Why is this important to know? Because you are not the only one that is placing a stop loss at a certain price point. Your stop loss just sent a signal at $60.000 "all right, sell right now!" but there are also many other traders doing the same thing. Once markets are crashing, many people are trying to sell. It's impossible to fill all market sell orders for the specific price because that totally depends on the buy order in the orderbook. The difference between the price of the stop loss and the actual price it's sold for is called slippage. In practise there will always be slippage.
There are a few losers and winners here:
- The whale lost a staggering amount of money ranging in the millions.
- Many people with a stop loss did not get the amount they wanted and sold for much less.
- Some lucky people bought bitcoin below $10.000 while the current market price is $65.000.
Important rules to consider:
- Never put your entire account in one trade. Although you might have set the perfect stop loss preventing you from making big losses, your stop loss might fail and you will lose everything.

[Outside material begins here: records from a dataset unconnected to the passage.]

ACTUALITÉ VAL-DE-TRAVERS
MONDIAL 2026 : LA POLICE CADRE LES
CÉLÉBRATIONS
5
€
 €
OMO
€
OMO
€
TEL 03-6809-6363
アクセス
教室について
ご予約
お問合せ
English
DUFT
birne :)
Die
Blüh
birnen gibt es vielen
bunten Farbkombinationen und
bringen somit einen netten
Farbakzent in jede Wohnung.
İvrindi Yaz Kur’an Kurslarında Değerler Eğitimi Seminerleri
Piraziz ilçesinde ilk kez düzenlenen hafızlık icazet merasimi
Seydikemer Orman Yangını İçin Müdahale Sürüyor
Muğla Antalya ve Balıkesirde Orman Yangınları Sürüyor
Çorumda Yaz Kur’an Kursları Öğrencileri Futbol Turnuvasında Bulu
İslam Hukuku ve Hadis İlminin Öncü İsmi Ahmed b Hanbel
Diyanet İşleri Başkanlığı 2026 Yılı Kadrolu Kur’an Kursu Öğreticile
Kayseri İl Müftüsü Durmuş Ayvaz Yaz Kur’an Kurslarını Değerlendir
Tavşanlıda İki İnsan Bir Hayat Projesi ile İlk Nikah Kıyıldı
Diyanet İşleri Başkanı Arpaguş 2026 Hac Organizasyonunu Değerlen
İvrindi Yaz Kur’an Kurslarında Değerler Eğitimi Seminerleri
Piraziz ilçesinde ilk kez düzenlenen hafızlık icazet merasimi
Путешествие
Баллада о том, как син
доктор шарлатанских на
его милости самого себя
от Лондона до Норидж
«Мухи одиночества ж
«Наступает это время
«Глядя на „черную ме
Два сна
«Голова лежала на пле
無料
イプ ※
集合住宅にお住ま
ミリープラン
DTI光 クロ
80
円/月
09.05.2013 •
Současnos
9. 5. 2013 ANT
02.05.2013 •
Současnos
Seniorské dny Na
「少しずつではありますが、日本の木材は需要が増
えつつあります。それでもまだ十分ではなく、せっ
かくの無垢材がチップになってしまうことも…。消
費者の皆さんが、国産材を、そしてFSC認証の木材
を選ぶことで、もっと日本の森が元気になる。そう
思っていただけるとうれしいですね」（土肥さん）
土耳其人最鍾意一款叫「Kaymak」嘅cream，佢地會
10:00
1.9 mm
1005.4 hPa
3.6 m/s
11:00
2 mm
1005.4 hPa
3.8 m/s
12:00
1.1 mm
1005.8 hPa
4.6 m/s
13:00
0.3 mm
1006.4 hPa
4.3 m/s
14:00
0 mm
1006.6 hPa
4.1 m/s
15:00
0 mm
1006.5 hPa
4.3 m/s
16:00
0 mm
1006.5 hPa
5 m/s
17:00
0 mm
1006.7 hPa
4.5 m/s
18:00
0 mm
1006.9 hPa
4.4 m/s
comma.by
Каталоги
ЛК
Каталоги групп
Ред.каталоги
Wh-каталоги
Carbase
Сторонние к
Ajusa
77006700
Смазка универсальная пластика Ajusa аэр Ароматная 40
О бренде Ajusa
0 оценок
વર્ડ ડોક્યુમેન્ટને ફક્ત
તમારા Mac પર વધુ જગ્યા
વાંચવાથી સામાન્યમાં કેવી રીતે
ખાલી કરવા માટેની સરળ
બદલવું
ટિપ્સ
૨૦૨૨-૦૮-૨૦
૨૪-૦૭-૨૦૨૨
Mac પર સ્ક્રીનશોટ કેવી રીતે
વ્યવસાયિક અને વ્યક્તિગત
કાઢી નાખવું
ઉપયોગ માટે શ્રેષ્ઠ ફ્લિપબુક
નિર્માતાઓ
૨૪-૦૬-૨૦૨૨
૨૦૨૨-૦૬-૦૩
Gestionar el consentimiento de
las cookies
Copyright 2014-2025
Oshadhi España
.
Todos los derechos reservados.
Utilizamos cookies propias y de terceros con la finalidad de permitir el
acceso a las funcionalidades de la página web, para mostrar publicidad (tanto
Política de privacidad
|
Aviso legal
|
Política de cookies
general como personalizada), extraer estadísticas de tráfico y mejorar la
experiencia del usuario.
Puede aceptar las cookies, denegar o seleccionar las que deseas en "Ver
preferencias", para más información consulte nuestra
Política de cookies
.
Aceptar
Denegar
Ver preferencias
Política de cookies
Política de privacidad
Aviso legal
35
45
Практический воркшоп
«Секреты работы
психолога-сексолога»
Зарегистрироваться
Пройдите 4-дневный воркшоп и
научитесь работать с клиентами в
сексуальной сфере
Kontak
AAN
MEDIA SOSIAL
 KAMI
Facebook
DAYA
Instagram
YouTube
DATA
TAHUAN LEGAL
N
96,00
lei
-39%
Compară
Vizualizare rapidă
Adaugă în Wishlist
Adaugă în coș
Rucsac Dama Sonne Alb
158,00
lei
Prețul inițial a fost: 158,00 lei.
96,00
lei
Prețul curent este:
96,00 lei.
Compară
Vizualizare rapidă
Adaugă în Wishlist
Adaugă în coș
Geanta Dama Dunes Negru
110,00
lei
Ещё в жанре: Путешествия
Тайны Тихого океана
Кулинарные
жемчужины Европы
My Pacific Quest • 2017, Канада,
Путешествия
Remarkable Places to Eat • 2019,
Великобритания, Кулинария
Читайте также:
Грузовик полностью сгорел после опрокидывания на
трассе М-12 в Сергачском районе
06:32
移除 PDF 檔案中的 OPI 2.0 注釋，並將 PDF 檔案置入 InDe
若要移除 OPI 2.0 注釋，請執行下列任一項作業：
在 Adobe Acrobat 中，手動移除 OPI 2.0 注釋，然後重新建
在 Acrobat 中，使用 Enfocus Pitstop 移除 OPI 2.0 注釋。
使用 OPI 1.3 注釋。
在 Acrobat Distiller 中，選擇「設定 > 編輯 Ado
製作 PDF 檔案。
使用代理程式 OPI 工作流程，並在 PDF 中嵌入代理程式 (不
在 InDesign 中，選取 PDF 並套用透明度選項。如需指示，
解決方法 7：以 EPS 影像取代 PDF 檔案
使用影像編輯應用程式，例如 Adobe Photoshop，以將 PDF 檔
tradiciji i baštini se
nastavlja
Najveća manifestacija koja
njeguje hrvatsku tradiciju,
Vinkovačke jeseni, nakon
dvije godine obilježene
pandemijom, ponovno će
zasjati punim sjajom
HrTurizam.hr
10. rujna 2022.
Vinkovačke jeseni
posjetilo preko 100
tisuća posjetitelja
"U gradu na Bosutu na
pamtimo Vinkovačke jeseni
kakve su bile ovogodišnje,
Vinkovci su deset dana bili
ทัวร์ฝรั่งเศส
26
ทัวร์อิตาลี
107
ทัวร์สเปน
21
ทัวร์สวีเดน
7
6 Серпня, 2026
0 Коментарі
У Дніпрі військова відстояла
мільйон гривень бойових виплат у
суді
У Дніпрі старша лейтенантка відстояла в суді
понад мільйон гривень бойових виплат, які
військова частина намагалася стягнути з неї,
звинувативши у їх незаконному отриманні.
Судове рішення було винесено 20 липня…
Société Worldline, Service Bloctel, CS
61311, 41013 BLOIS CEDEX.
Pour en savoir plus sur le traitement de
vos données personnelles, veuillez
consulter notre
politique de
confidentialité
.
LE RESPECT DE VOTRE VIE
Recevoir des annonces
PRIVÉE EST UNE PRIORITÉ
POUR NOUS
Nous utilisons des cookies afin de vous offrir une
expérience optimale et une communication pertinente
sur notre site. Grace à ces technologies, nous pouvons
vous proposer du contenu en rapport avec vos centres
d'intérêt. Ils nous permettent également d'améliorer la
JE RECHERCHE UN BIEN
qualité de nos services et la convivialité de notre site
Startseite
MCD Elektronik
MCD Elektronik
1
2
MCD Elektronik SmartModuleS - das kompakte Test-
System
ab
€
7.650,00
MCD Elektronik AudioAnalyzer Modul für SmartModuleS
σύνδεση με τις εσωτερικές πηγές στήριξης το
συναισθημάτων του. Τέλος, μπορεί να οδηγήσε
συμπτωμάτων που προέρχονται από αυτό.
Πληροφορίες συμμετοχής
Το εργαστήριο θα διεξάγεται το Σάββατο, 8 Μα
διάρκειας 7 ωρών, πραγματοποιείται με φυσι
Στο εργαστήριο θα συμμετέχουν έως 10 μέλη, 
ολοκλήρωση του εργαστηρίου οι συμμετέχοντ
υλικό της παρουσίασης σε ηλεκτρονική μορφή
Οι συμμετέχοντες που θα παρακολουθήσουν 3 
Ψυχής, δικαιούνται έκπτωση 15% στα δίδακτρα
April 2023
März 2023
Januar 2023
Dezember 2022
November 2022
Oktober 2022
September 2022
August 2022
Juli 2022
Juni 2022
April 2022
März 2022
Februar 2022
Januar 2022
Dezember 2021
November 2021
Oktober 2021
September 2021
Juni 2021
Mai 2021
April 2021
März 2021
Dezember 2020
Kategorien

- You can have market stop losses and limit stop losses. Where limit stop losses are dangerous as well. Because when setting a limit price it does not mean the price will go back up to that price again.
- Some brokers offer insured stop losses. Meaning the stop loss will always be hit when the stoploss price is reached. In return you have to pay a very high fee.
- Always look at the order book if you are trading at low liquidity exchanges or low liquidity coins.
Now you know how to read order books. Always do your own research before you place buy or sell orders. Every market is different. Prices can go up and down. Nobody knows where the price will go tomorrow. Use the order book to your advantage.